Mr Power said the recommendation of a clean energy target in the Finkel Review on energy security should be "fine-tuned" to better incentivise the development of gas reserves as Australia works to ensure energy security while reducing emissions.
"I think the key to that is to enforce 'use it or lose it' provisions on gas reserves and resources around Australia and there probably needs to be some fine-tuning of the clean energy target proposed by Finkel to make sure we have that right balance that incentivises gas as a transition fuel because I think it is a very good transition fuel," Mr Power told The Australian Financial Review.
"We have an abundance of it in Australia so it has the potential to provide low cost power to Australian families and at the same time continue to reduce our emissions. The policy framework needs to be fine-tuned to get that balance right."

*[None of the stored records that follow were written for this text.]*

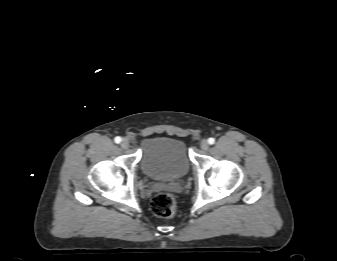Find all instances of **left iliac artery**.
I'll use <instances>...</instances> for the list:
<instances>
[{
	"label": "left iliac artery",
	"instance_id": "obj_1",
	"mask_svg": "<svg viewBox=\"0 0 337 261\" xmlns=\"http://www.w3.org/2000/svg\"><path fill=\"white\" fill-rule=\"evenodd\" d=\"M208 143L211 144V145L214 144L215 143V139L214 138H209L208 139Z\"/></svg>",
	"mask_w": 337,
	"mask_h": 261
}]
</instances>
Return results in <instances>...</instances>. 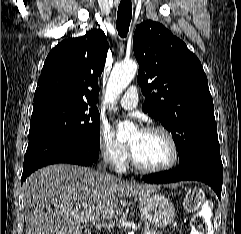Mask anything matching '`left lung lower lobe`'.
I'll list each match as a JSON object with an SVG mask.
<instances>
[{"label":"left lung lower lobe","mask_w":241,"mask_h":234,"mask_svg":"<svg viewBox=\"0 0 241 234\" xmlns=\"http://www.w3.org/2000/svg\"><path fill=\"white\" fill-rule=\"evenodd\" d=\"M148 183H172L183 180L201 181L213 188L221 199L223 165L221 159L201 156L180 165L178 169L143 176Z\"/></svg>","instance_id":"left-lung-lower-lobe-1"}]
</instances>
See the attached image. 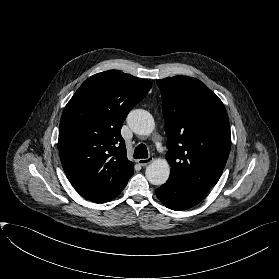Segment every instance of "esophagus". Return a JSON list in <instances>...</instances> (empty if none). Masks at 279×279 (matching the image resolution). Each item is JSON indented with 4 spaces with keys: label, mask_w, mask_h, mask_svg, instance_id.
Listing matches in <instances>:
<instances>
[{
    "label": "esophagus",
    "mask_w": 279,
    "mask_h": 279,
    "mask_svg": "<svg viewBox=\"0 0 279 279\" xmlns=\"http://www.w3.org/2000/svg\"><path fill=\"white\" fill-rule=\"evenodd\" d=\"M137 162L141 166H147L148 164L153 162V157H148V158H145V159H139Z\"/></svg>",
    "instance_id": "1"
}]
</instances>
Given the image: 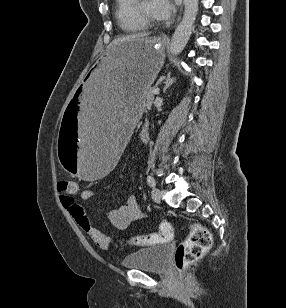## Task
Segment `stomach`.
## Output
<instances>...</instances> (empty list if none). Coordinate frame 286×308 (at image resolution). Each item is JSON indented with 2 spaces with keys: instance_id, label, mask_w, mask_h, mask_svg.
Wrapping results in <instances>:
<instances>
[{
  "instance_id": "0dacf381",
  "label": "stomach",
  "mask_w": 286,
  "mask_h": 308,
  "mask_svg": "<svg viewBox=\"0 0 286 308\" xmlns=\"http://www.w3.org/2000/svg\"><path fill=\"white\" fill-rule=\"evenodd\" d=\"M161 38L117 44L82 80L60 118L59 161L81 182H104L123 159L127 132L147 103L143 96L164 63Z\"/></svg>"
}]
</instances>
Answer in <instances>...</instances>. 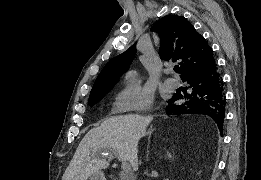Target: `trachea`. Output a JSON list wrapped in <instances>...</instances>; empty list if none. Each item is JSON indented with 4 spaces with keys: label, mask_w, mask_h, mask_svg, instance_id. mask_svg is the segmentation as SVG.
<instances>
[{
    "label": "trachea",
    "mask_w": 261,
    "mask_h": 180,
    "mask_svg": "<svg viewBox=\"0 0 261 180\" xmlns=\"http://www.w3.org/2000/svg\"><path fill=\"white\" fill-rule=\"evenodd\" d=\"M174 71L178 72L179 71V67L178 66L174 67Z\"/></svg>",
    "instance_id": "3493384b"
}]
</instances>
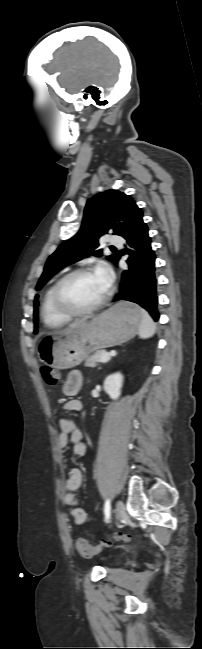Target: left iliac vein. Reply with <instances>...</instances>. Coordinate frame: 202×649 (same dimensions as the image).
I'll return each mask as SVG.
<instances>
[{"label": "left iliac vein", "instance_id": "left-iliac-vein-1", "mask_svg": "<svg viewBox=\"0 0 202 649\" xmlns=\"http://www.w3.org/2000/svg\"><path fill=\"white\" fill-rule=\"evenodd\" d=\"M125 506L122 501H117L115 508V519L120 521L125 516Z\"/></svg>", "mask_w": 202, "mask_h": 649}]
</instances>
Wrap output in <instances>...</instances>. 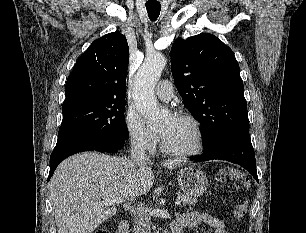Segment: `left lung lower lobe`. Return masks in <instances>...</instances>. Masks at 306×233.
<instances>
[{
	"label": "left lung lower lobe",
	"instance_id": "obj_1",
	"mask_svg": "<svg viewBox=\"0 0 306 233\" xmlns=\"http://www.w3.org/2000/svg\"><path fill=\"white\" fill-rule=\"evenodd\" d=\"M191 159L196 162L220 159L238 164L259 182L249 133H235L219 137L204 146V153L201 156Z\"/></svg>",
	"mask_w": 306,
	"mask_h": 233
}]
</instances>
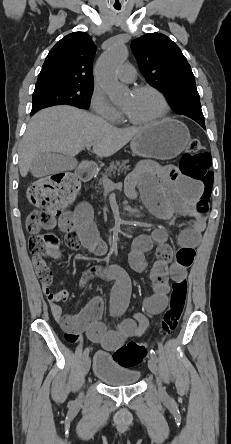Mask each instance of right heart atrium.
Here are the masks:
<instances>
[{
	"label": "right heart atrium",
	"mask_w": 231,
	"mask_h": 444,
	"mask_svg": "<svg viewBox=\"0 0 231 444\" xmlns=\"http://www.w3.org/2000/svg\"><path fill=\"white\" fill-rule=\"evenodd\" d=\"M90 104L92 110L98 116L111 122H116L120 119V113L118 109L108 101L102 91L95 89L92 92Z\"/></svg>",
	"instance_id": "d8ad5b80"
}]
</instances>
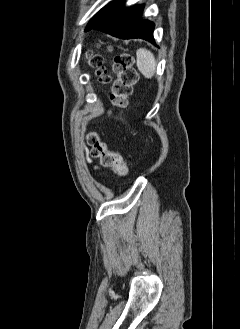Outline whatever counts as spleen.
<instances>
[{
  "label": "spleen",
  "mask_w": 240,
  "mask_h": 329,
  "mask_svg": "<svg viewBox=\"0 0 240 329\" xmlns=\"http://www.w3.org/2000/svg\"><path fill=\"white\" fill-rule=\"evenodd\" d=\"M137 55V67L139 71L148 79H151L156 70V60L151 51L140 48L136 52Z\"/></svg>",
  "instance_id": "obj_1"
}]
</instances>
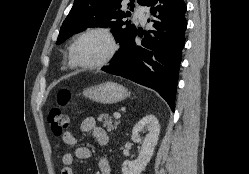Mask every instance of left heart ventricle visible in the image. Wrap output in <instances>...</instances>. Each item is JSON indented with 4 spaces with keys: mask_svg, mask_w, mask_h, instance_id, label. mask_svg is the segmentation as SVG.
I'll return each instance as SVG.
<instances>
[{
    "mask_svg": "<svg viewBox=\"0 0 249 174\" xmlns=\"http://www.w3.org/2000/svg\"><path fill=\"white\" fill-rule=\"evenodd\" d=\"M109 51L107 39L99 33L85 36L78 44L77 55L84 63H96L102 60Z\"/></svg>",
    "mask_w": 249,
    "mask_h": 174,
    "instance_id": "left-heart-ventricle-1",
    "label": "left heart ventricle"
}]
</instances>
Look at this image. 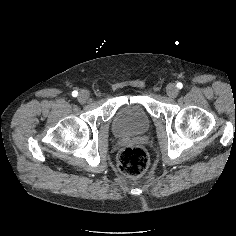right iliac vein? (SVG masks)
<instances>
[{
	"label": "right iliac vein",
	"mask_w": 236,
	"mask_h": 236,
	"mask_svg": "<svg viewBox=\"0 0 236 236\" xmlns=\"http://www.w3.org/2000/svg\"><path fill=\"white\" fill-rule=\"evenodd\" d=\"M90 93L87 90H81L78 95V101L80 103H85L89 100Z\"/></svg>",
	"instance_id": "right-iliac-vein-1"
}]
</instances>
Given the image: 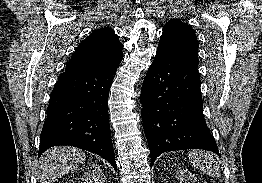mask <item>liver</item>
<instances>
[{
    "mask_svg": "<svg viewBox=\"0 0 262 183\" xmlns=\"http://www.w3.org/2000/svg\"><path fill=\"white\" fill-rule=\"evenodd\" d=\"M85 160L82 150L74 147H55L44 153L38 166L40 183H52L57 178L73 171Z\"/></svg>",
    "mask_w": 262,
    "mask_h": 183,
    "instance_id": "6515ba94",
    "label": "liver"
}]
</instances>
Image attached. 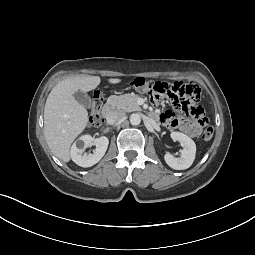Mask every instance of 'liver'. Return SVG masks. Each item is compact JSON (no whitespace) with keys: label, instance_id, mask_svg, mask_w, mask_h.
<instances>
[{"label":"liver","instance_id":"liver-1","mask_svg":"<svg viewBox=\"0 0 255 255\" xmlns=\"http://www.w3.org/2000/svg\"><path fill=\"white\" fill-rule=\"evenodd\" d=\"M99 76H73L60 81L50 92L44 109V135L52 153L64 162L71 158L70 146L88 124V112L74 94L88 92L100 84ZM111 84L119 78L108 80Z\"/></svg>","mask_w":255,"mask_h":255}]
</instances>
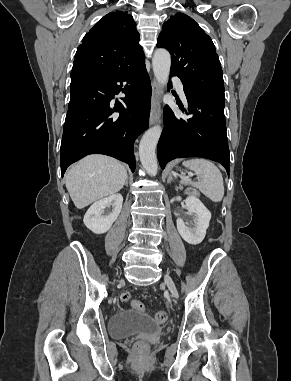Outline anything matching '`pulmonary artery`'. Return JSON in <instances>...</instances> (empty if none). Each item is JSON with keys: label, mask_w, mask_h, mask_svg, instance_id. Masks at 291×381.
<instances>
[{"label": "pulmonary artery", "mask_w": 291, "mask_h": 381, "mask_svg": "<svg viewBox=\"0 0 291 381\" xmlns=\"http://www.w3.org/2000/svg\"><path fill=\"white\" fill-rule=\"evenodd\" d=\"M174 83L177 86V90L180 93V95L184 96V89H183V84L179 78H173Z\"/></svg>", "instance_id": "1"}]
</instances>
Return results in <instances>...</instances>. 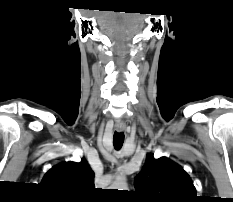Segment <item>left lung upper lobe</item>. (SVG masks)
<instances>
[{"instance_id":"left-lung-upper-lobe-1","label":"left lung upper lobe","mask_w":233,"mask_h":202,"mask_svg":"<svg viewBox=\"0 0 233 202\" xmlns=\"http://www.w3.org/2000/svg\"><path fill=\"white\" fill-rule=\"evenodd\" d=\"M136 193L144 202H195L196 189L186 171L172 160L148 154L136 177Z\"/></svg>"}]
</instances>
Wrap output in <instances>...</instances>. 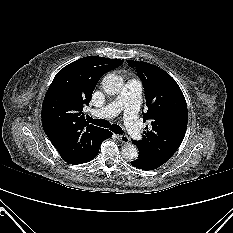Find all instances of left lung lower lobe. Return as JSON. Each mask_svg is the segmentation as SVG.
Listing matches in <instances>:
<instances>
[{
    "label": "left lung lower lobe",
    "instance_id": "left-lung-lower-lobe-1",
    "mask_svg": "<svg viewBox=\"0 0 233 233\" xmlns=\"http://www.w3.org/2000/svg\"><path fill=\"white\" fill-rule=\"evenodd\" d=\"M131 164L134 167L143 169V170H154L162 165L156 160L143 155L141 152H139L138 158L132 161Z\"/></svg>",
    "mask_w": 233,
    "mask_h": 233
}]
</instances>
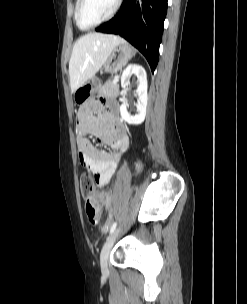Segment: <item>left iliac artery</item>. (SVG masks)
<instances>
[{"instance_id": "44dca946", "label": "left iliac artery", "mask_w": 247, "mask_h": 304, "mask_svg": "<svg viewBox=\"0 0 247 304\" xmlns=\"http://www.w3.org/2000/svg\"><path fill=\"white\" fill-rule=\"evenodd\" d=\"M117 222H114L110 228V234L116 229Z\"/></svg>"}]
</instances>
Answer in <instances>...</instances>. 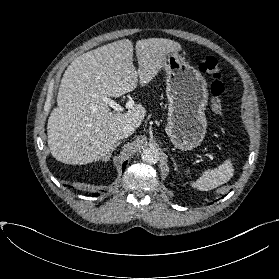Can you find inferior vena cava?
<instances>
[{"label": "inferior vena cava", "mask_w": 279, "mask_h": 279, "mask_svg": "<svg viewBox=\"0 0 279 279\" xmlns=\"http://www.w3.org/2000/svg\"><path fill=\"white\" fill-rule=\"evenodd\" d=\"M135 131L133 126H124L120 132L119 138H127L131 136Z\"/></svg>", "instance_id": "1"}]
</instances>
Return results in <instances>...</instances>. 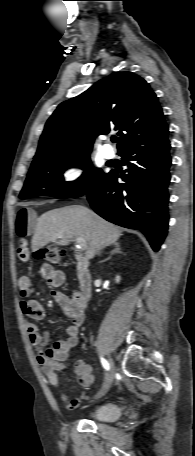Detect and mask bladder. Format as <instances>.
<instances>
[{
	"mask_svg": "<svg viewBox=\"0 0 195 456\" xmlns=\"http://www.w3.org/2000/svg\"><path fill=\"white\" fill-rule=\"evenodd\" d=\"M91 418L101 422H112L119 419L121 409L113 403H105L97 406L90 414Z\"/></svg>",
	"mask_w": 195,
	"mask_h": 456,
	"instance_id": "bladder-1",
	"label": "bladder"
}]
</instances>
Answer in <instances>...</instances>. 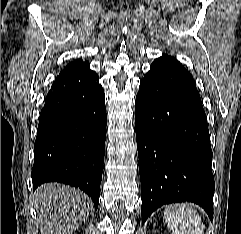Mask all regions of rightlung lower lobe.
<instances>
[{"label":"right lung lower lobe","mask_w":241,"mask_h":234,"mask_svg":"<svg viewBox=\"0 0 241 234\" xmlns=\"http://www.w3.org/2000/svg\"><path fill=\"white\" fill-rule=\"evenodd\" d=\"M85 63L59 74L40 113L33 188L57 181L79 187L99 204L106 140L105 94Z\"/></svg>","instance_id":"98d812e1"}]
</instances>
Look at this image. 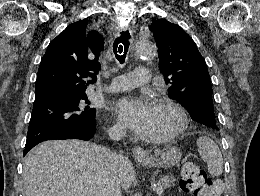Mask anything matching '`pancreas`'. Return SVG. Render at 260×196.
<instances>
[{"mask_svg":"<svg viewBox=\"0 0 260 196\" xmlns=\"http://www.w3.org/2000/svg\"><path fill=\"white\" fill-rule=\"evenodd\" d=\"M159 182L162 186H164V190H166V188H170V186H175V184H173V182H175V178H173V176H164V178H161Z\"/></svg>","mask_w":260,"mask_h":196,"instance_id":"1","label":"pancreas"}]
</instances>
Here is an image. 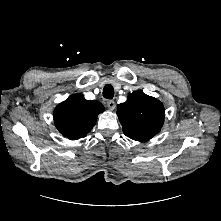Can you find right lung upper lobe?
Masks as SVG:
<instances>
[{
  "mask_svg": "<svg viewBox=\"0 0 221 221\" xmlns=\"http://www.w3.org/2000/svg\"><path fill=\"white\" fill-rule=\"evenodd\" d=\"M104 106L98 101L86 100L81 94H73L58 104L54 110V123L58 131L70 140L83 138L96 123Z\"/></svg>",
  "mask_w": 221,
  "mask_h": 221,
  "instance_id": "cb5924a9",
  "label": "right lung upper lobe"
}]
</instances>
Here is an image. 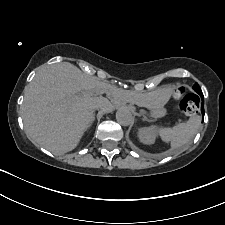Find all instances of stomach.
I'll return each mask as SVG.
<instances>
[{
	"label": "stomach",
	"instance_id": "1",
	"mask_svg": "<svg viewBox=\"0 0 225 225\" xmlns=\"http://www.w3.org/2000/svg\"><path fill=\"white\" fill-rule=\"evenodd\" d=\"M169 97L170 93L168 89L153 92L145 97L144 106L153 111L163 109Z\"/></svg>",
	"mask_w": 225,
	"mask_h": 225
}]
</instances>
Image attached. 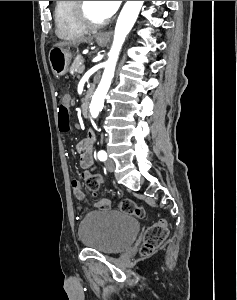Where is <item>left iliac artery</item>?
Instances as JSON below:
<instances>
[{"label": "left iliac artery", "mask_w": 237, "mask_h": 300, "mask_svg": "<svg viewBox=\"0 0 237 300\" xmlns=\"http://www.w3.org/2000/svg\"><path fill=\"white\" fill-rule=\"evenodd\" d=\"M97 156H98V159L100 161L107 160V153L105 151H103V150L99 151L98 154H97Z\"/></svg>", "instance_id": "obj_1"}]
</instances>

Mr Power also suggested a regular review and adjustment of clean energy target thresholds could facilitate a smoother transition to reliable "new generation capacity".
On Wednesday, Glencore's global head of coal Peter Freyberg slammed renewable energy targets for threatening the viability of heavy industry, labelling state governments as "irresponsible" for unveiling targets without transparency on the impact on power prices and jobs.
Mr Power said he agreed that when renewable energy targets were set "the full cost implications of renewable energy generation hasn't been taken into account".
"Ultimately the consumer is the one that ends up paying for that –either in the tariff for the power or in blackouts and load shedding and neither of those is an acceptable outcome and I think has had significant impact on households," Mr Power said.
Fortescue, a Pilbara iron ore miner, has long been a strong advocate for "use it or lose it" provisions to stimulate the development of untapped gas reserves to ensure greater domestic supply.
A major energy consumer, it has said it would be a bigger user of gas if it could.